Neither type means you’re a good or bad person. It just means your brain is efficient. Once it learns a loop—cue, action, reward—it sticks. The trick is catching yourself in the loops that aren’t serving you and rewriting them.
Tiny Loops → Big Results
Most people think they need to upgrade everything at once. “I’m going to work out six days a week, eat clean, meditate, read before bed, journal, AND drink a gallon of water.” Cool. Let me know how day three goes.
The truth? Habits compound. One tiny habit can snowball.
Lay out your workout clothes at night → easier to hit the gym.
Prep a snack that actually fills you up → fewer vending machine runs.
Put your phone in the kitchen before bed → suddenly you’re actually sleeping instead of scrolling through people you don’t even like.
Small loops add up. They don’t look exciting in the moment, but six months down the line? You’re a completely different human.
The Habits You Don’t Even Know You Have
Here’s the part people forget: most of your “identity” is just a collection of habits you repeat.
If you think of yourself as “always late,” you probably have a habit of starting one more thing before you leave.
If you think you’re “bad with food,” maybe you’ve built the habit of skipping meals and then overeating at night.
If you’re “not a morning person,” you might just have the habit of staying up too late and caffeinating your way through mornings.
None of those are fixed traits. They’re patterns you’ve reinforced. Which is good news—because it means you can rewrite them.
Building Habits Without Losing Your Mind
Alright, here’s the part you actually want: how to build better habits without turning into a robot.
Make it stupid easy. Want to drink more water? Put a bottle right where you sit. Want to work out? Keep shoes by the door. Friction is the enemy.
Attach it to something you already do. Want to stretch more? Do it right after brushing your teeth. Want to meditate? Start after your morning coffee.
Reward it immediately. Your brain needs the “hit.” It doesn’t have to be big—checking a box, feeling proud, whatever. Just something that reinforces the loop.

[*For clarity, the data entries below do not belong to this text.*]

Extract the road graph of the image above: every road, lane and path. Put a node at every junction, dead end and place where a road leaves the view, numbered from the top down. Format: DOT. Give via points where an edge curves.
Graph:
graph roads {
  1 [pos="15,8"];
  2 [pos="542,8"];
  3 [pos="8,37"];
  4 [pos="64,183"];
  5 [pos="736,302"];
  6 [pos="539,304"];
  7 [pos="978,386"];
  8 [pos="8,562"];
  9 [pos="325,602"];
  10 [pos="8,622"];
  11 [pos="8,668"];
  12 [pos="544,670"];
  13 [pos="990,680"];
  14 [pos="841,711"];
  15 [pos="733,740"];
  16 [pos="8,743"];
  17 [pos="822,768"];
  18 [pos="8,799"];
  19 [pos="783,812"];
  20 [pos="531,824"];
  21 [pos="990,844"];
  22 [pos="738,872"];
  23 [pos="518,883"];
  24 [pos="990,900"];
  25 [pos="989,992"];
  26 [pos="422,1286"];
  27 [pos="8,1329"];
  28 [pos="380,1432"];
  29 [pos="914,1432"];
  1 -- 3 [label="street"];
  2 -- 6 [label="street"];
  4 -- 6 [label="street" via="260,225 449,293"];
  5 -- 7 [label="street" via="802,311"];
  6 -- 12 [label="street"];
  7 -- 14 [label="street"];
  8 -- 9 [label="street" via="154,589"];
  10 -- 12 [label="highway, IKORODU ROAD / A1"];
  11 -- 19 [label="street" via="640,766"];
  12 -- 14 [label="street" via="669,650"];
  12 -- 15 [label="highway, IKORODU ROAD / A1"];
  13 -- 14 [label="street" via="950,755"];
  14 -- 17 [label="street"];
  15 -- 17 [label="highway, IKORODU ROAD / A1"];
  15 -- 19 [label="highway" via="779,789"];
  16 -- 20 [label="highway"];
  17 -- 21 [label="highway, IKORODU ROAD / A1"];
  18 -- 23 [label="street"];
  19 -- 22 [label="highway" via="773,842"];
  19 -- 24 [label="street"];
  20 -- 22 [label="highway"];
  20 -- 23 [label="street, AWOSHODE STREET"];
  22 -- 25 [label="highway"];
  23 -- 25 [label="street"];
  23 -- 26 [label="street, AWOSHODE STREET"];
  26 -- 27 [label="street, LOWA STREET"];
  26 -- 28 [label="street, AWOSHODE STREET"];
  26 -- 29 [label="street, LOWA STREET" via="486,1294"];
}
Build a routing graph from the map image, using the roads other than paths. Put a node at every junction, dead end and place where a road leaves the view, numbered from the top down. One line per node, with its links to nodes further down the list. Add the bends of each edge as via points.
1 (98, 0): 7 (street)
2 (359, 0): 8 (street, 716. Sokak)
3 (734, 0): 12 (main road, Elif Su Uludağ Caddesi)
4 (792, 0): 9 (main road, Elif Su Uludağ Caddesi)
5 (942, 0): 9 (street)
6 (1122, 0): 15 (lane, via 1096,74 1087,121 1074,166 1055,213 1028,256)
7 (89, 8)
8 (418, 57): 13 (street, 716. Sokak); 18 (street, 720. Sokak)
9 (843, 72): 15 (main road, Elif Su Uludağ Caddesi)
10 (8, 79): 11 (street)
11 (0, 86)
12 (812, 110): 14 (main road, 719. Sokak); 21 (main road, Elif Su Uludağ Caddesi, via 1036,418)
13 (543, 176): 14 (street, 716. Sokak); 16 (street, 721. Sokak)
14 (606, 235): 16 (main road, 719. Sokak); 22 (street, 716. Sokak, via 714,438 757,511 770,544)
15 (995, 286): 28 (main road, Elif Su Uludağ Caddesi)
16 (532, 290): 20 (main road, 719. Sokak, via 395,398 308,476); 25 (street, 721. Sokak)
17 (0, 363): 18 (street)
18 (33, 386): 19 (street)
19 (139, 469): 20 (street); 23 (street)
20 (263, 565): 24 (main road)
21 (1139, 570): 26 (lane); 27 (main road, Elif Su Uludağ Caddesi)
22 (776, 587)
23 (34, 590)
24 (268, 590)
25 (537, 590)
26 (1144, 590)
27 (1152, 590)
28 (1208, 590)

Start small. No one goes from couch to marathon overnight. But you can go from couch to 5-minute walk. Stack it from there.
Breaking Bad Habits (Without Hating Yourself)

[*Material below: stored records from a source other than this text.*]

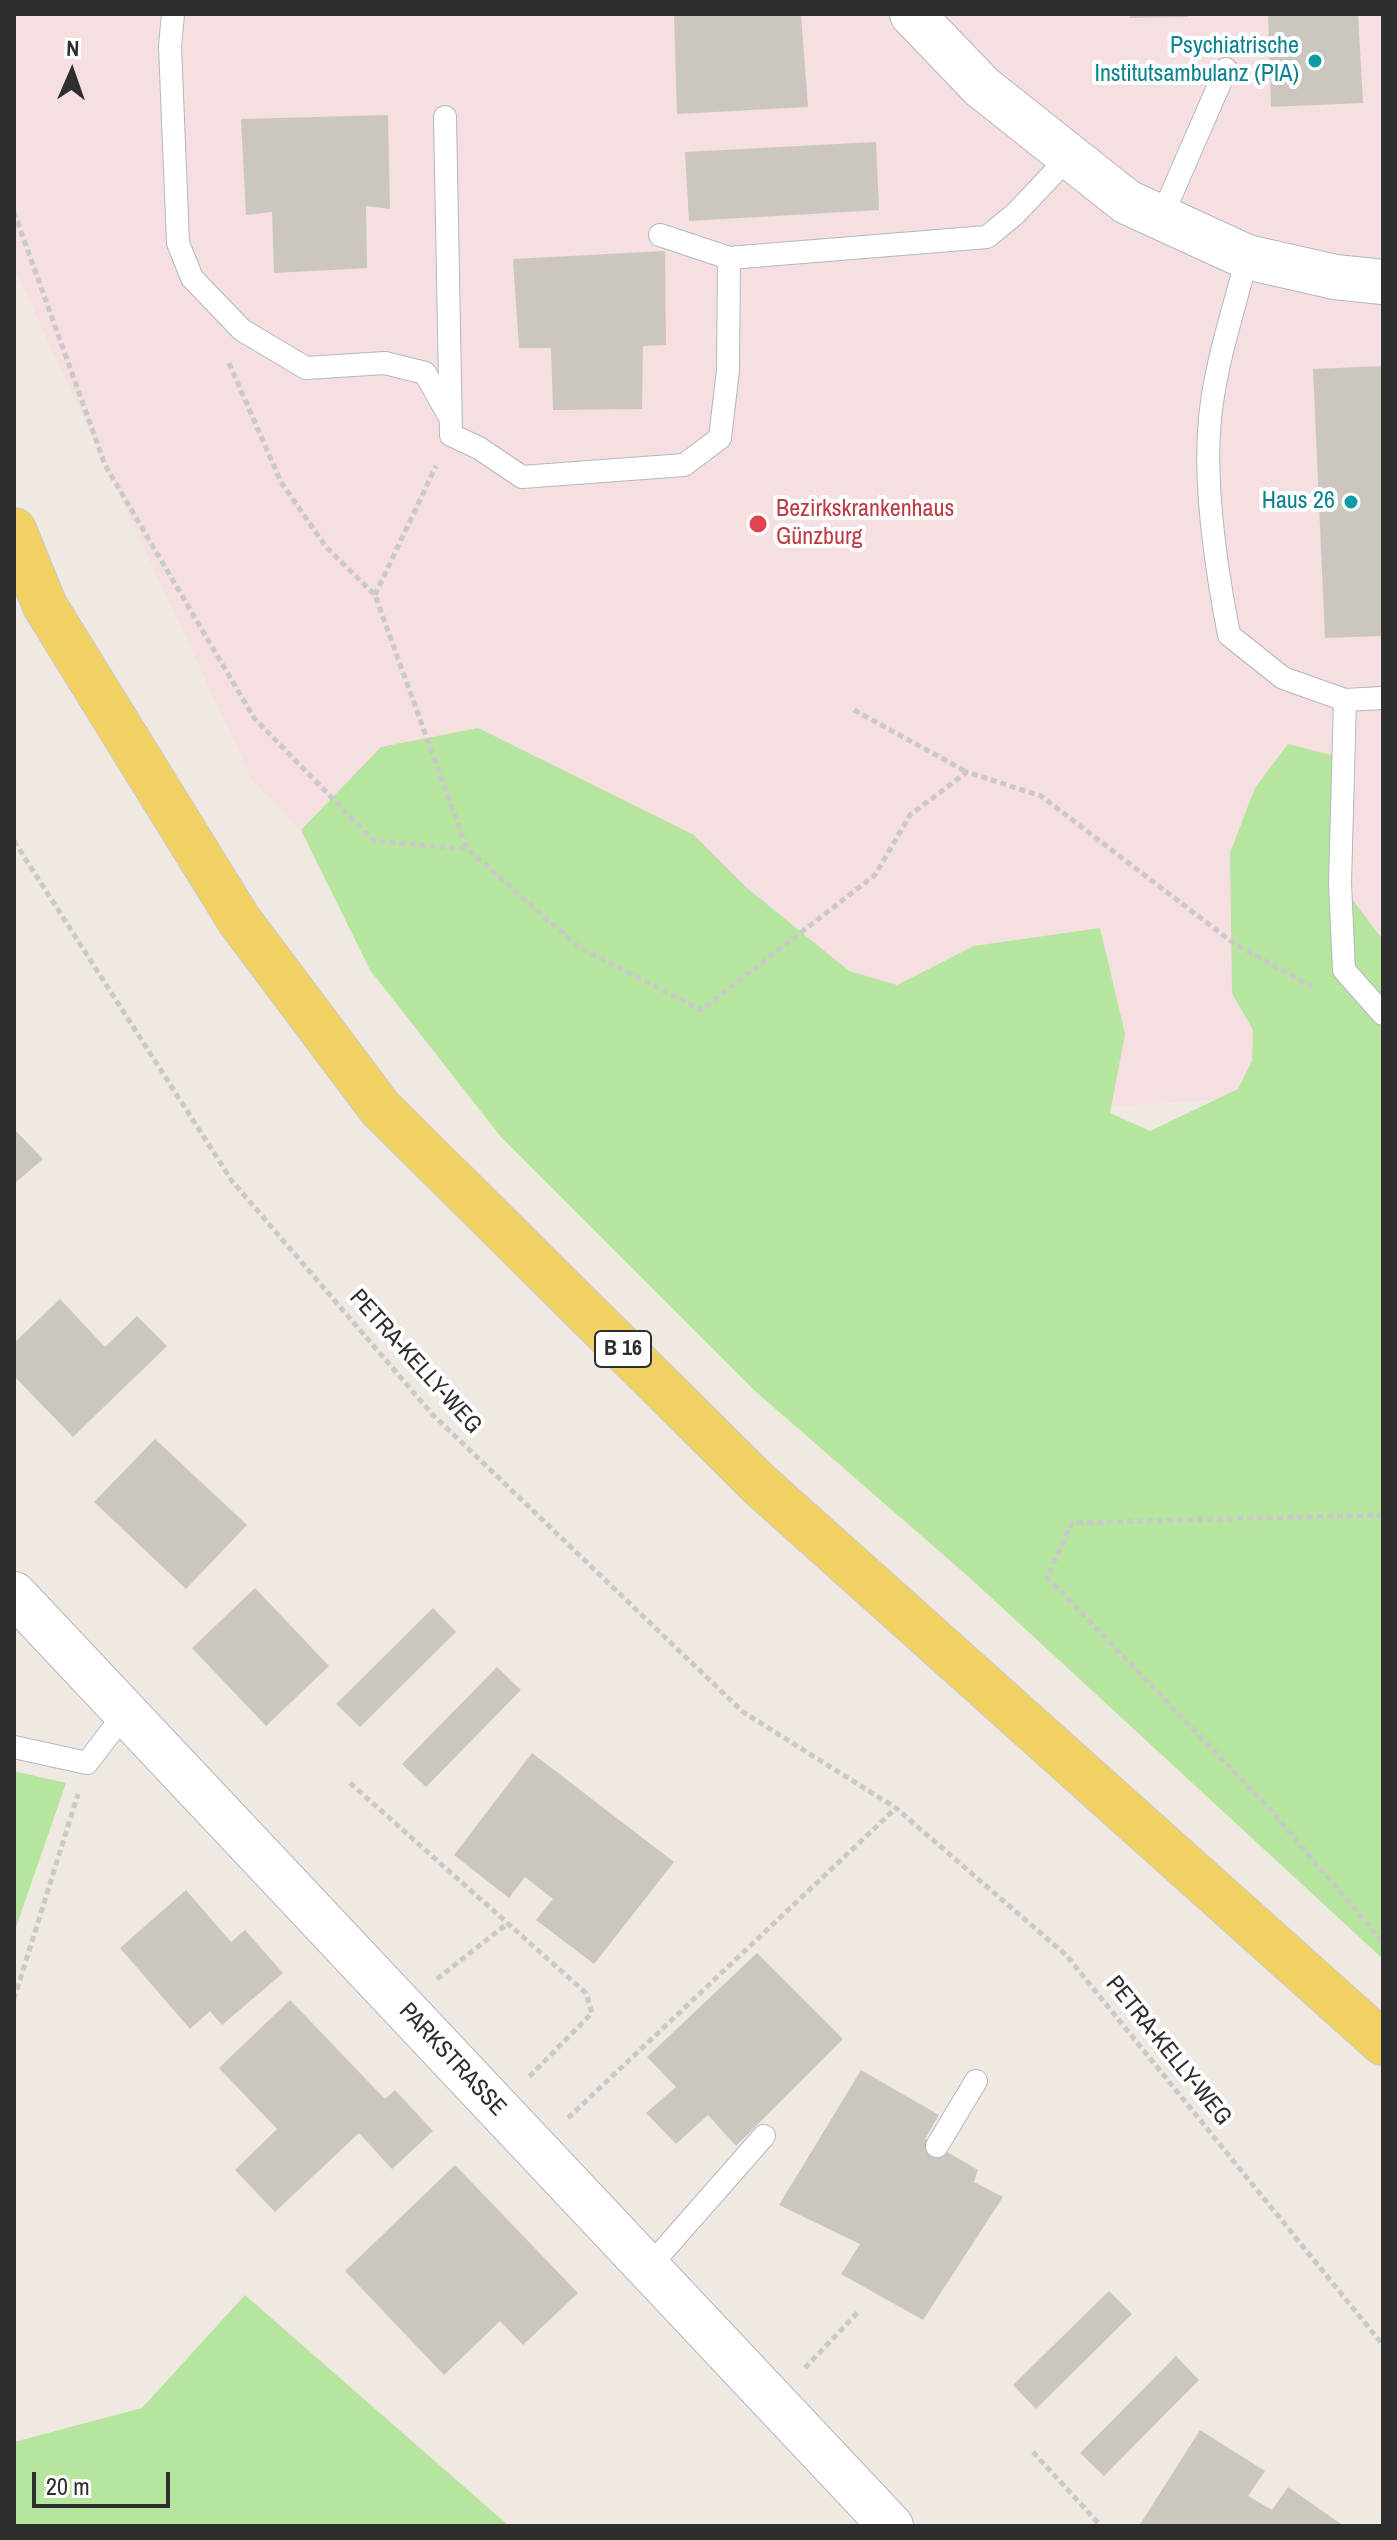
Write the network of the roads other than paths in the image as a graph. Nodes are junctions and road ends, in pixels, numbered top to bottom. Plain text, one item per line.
1 (173, 14) edge
2 (912, 14) edge
3 (1226, 69) dead end
4 (445, 117) dead end
5 (1069, 157) junction
6 (1161, 218) junction
7 (660, 235) dead end
8 (1247, 257) junction
9 (729, 258) junction
10 (1383, 282) edge
11 (451, 427) junction
12 (14, 530) edge
13 (1383, 698) edge
14 (1345, 700) junction
15 (1383, 1014) edge
16 (14, 1594) edge
17 (126, 1712) junction
18 (14, 1747) edge
19 (1383, 2043) edge
20 (976, 2081) dead end
21 (764, 2136) dead end
22 (937, 2146) dead end
23 (648, 2268) junction
24 (891, 2526) edge

1 - 11 lane
2 - 5 street
3 - 6 lane
4 - 11 lane
5 - 6 street
5 - 9 lane
6 - 8 street
7 - 9 lane
8 - 10 street
8 - 14 lane
9 - 11 lane
12 - 19 main road, B 16
13 - 14 lane
14 - 15 lane
16 - 17 street, PARKSTRASSE
17 - 18 lane
17 - 23 street, PARKSTRASSE
20 - 22 lane
21 - 23 lane
23 - 24 street, PARKSTRASSE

Quitting habits cold turkey? Rough. Instead, try swapping them.
Instead of scrolling TikTok in bed, swap it for reading something you actually like.
Instead of snacking while bored, swap it for a walk, a call, or even gum.
Instead of skipping the gym, swap it for “I’ll just go for 15 minutes.” (Half the time, you’ll end up doing the full thing anyway.)
Habits are sticky—you can’t just delete them. But you can redirect the loop.
Why This Matters More Than You Think
Here’s the deal: habits don’t just affect your day. They shape your whole life. They’re the invisible votes you cast for the type of person you’re becoming. Every time you show up for yourself, even in a small way, you’re proving to your brain, “This is who I am.”
That’s how someone goes from “I’m not a gym person” to “I don’t feel right if I miss a workout.” It doesn’t happen overnight. It happens one habit at a time.
You already have habits. Some are helping you, some aren’t. The point isn’t to be perfect—it’s to start noticing which ones deserve to stay and which ones need some tweaking.
The best part? You don’t need a motivational speech every morning. You just need to stack enough small habits that they carry you when motivation says, “I’m out.”.
So don’t overthink it. Pick one habit, make it easy, and repeat it until it feels automatic. Then stack another. Months from now, you’ll look back and realize your life feels totally different—without a dramatic overhaul.